Cuando la banda sale de la oscuridad a toda máquina para arrancar con “Hangar 18”, la ilusión vuelve a aparecer. Esa canción, una de las más perjudicadas durante estas últimas presentaciones, vuelve a sonar como corresponde, como es debido. Dave en algún momento se iluminó y se dio cuenta que Shawn Drover y Chris Broderick ya no podían seguir en el grupo, por el bien del mismo. Varios dudaron de la incorporación del ex Angra, Kiko Loureiro, como guitarrista. Lo mismos del baterista de Soilwork, Dirk Verbeuren. Pero al momento de sonar “Rattlehead” toda duda se evapora. Mustaine ya no canta con los dientes apretados, para la banda suena furiosa y afilada. Lo imposible se vuelve real.

La nueva formación hace que incluso discográficamente el grupo este en mejores condiciones. Varias de las canciones de “Dystopia” son celebradas como clásicos eternos, tal es el caso de “Fatal Ilussion”, “The threat is real” o el tema que da título al disco. Tanto confía Dave en sus nuevos integrantes, que tienen un protagonismo insólito, sobre todo Loureiro, encargándose se varios de los solos históricos del colorado, corriendo por todo el escenario y tomando una posición protagonista; se carga la banda al hombro. Todo lo contrario a Broderick. Lo mismo podemos decir del baterista, que podría pasar como un baterista súper técnico, pero que se luce en los momentos donde hay más groove como “Trust” o “Sweating Bullets” en lo que fue la mejor canción de la noche.

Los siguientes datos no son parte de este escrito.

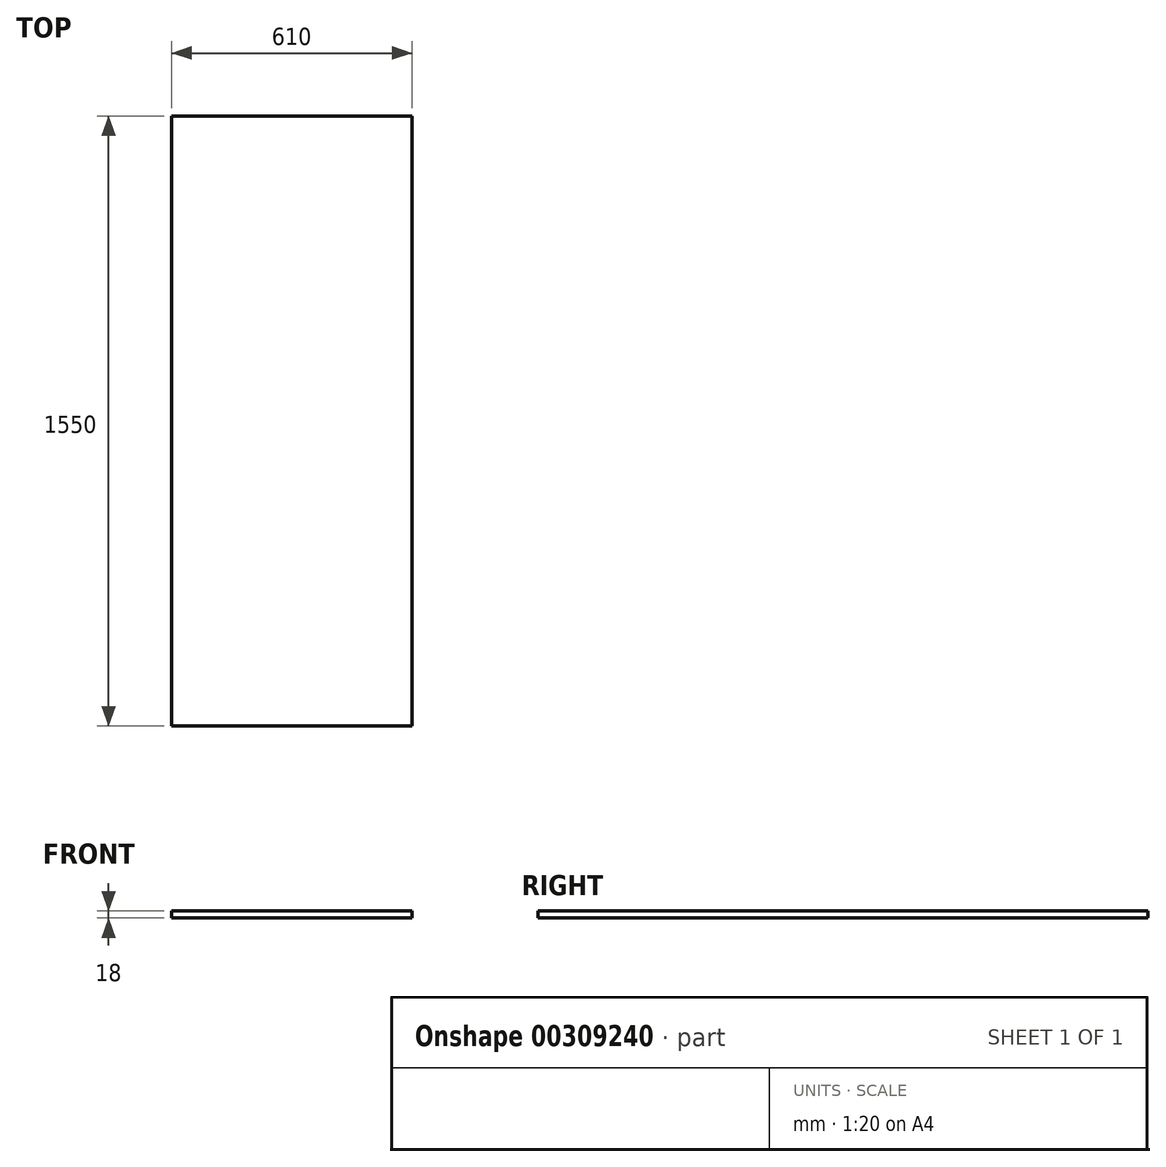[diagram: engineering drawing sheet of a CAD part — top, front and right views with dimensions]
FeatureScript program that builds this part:
annotation { "Feature Type Name" : "Feature", "Feature Type Description" : "" }
export const myFeature = defineFeature(function(context is Context, id is Id, definition is map)
    precondition{}
    {
        {
            var Q0;
            Q0=qCreatedBy(makeId("Right.planeOp"),FACE);
            var sketch = newSketch(context, id + "F0", { "sketchPlane" : qUnion([Q0])});
            skLineSegment(sketch, "E0.bottom", {"start": v(0, 0) * mm, "end": v(1550, 0) * mm});
            skLineSegment(sketch, "E0.top", {"start": v(0, 18) * mm, "end": v(1550, 18) * mm});
            skLineSegment(sketch, "E0.left", {"start": v(0, 0) * mm, "end": v(0, 18) * mm});
            skLineSegment(sketch, "E0.right", {"start": v(1550, 0) * mm, "end": v(1550, 18) * mm});
            skSolve(sketch);
        }
        {
            var Q0;
            Q0=makeQuery(id+"F0.imprint","IMPRINT",FACE,{"disambiguationData":[TD([[makeQuery(id+"F0.imprint","IMPRINT",EDGE,{"derivedFrom":sQuery(id+"F0.wireOp",EDGE,"E0.bottom")}),1.0]])]});
            extrude(context, id + "F1", {"entities" : qUnion([Q0]), "depth" : 610 * mm});
        }
    });
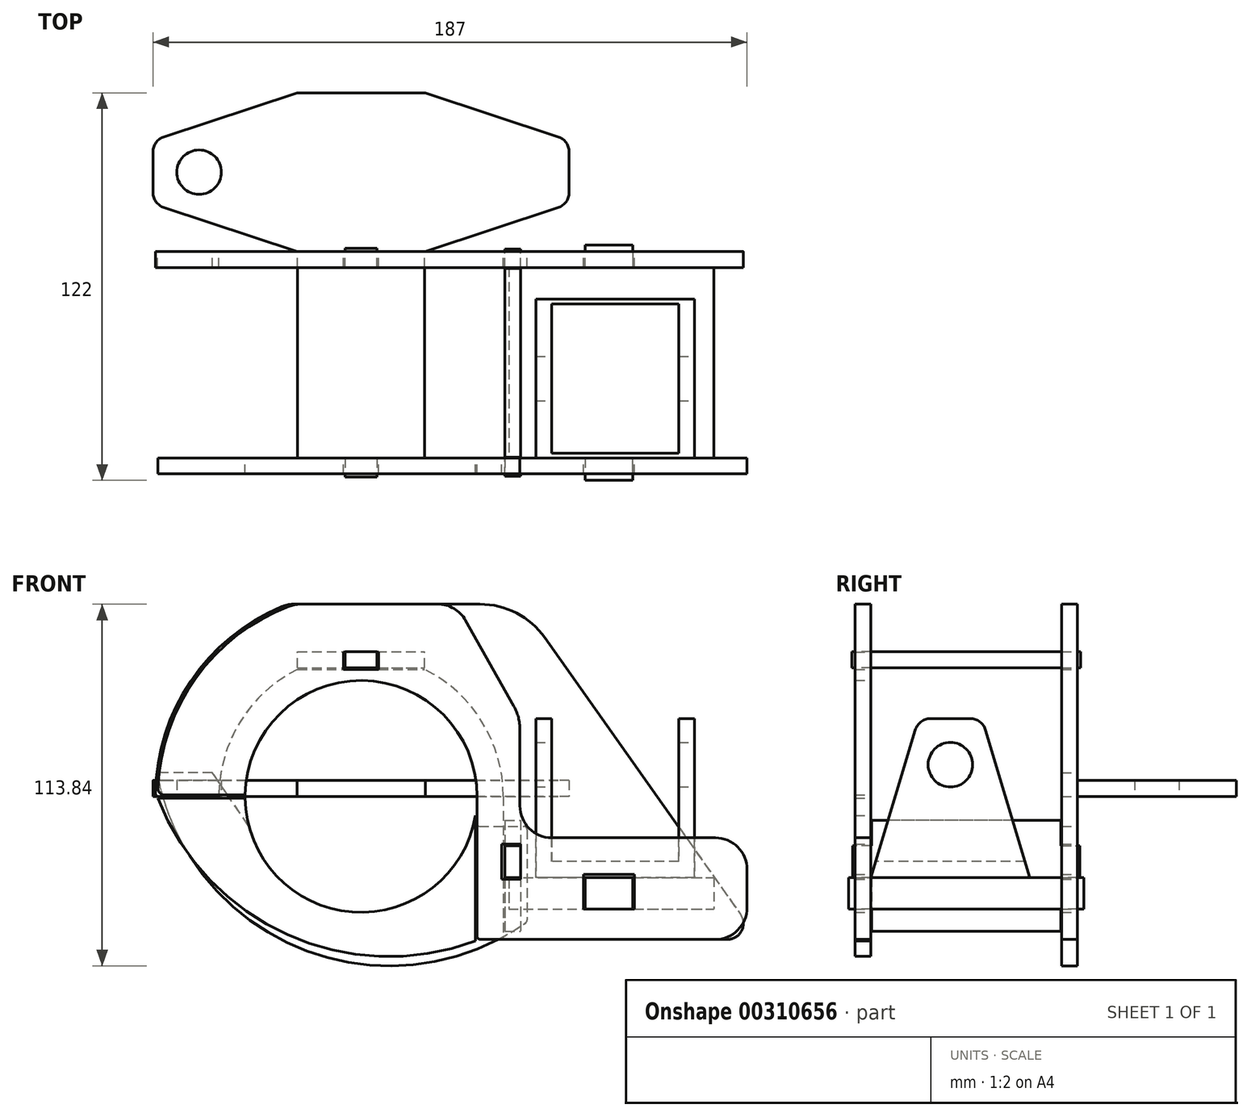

Megadeth no solo volvió a sonar bien, sino que durante el correr del show, logaron sonar mejor. Finalmente nos pudimos dar el lujo de escuchar canciones como “Poison was the cure”, “Peace Sells” o “Holy Wars” sonando como el público se merece, sonando como la banda se merece. Como un grupo de 30 años de trayectoria debería hacerlo.

Antes de finalizar el show, Dave le cuenta a la multitud que este será el último show de Megadeth en el país en un buen tiempo. Es una pena que una vez encontrado la formación ideal, el grupo se retire. Pero como dicen, “Siempre ándate dejando con ganas de más”. Hoy la banda nos dejó con ganas de más. Nos dejó con las ganas de ver todos esos shows aniversario que pasaron con más pena que gloria con esta formación. Hoy Megadeth es la banda con 30 años de trayectoria con la que crecimos. Hoy pagar una entrada para ver a Megadeth vale la pena. Hay vida después de la muerte.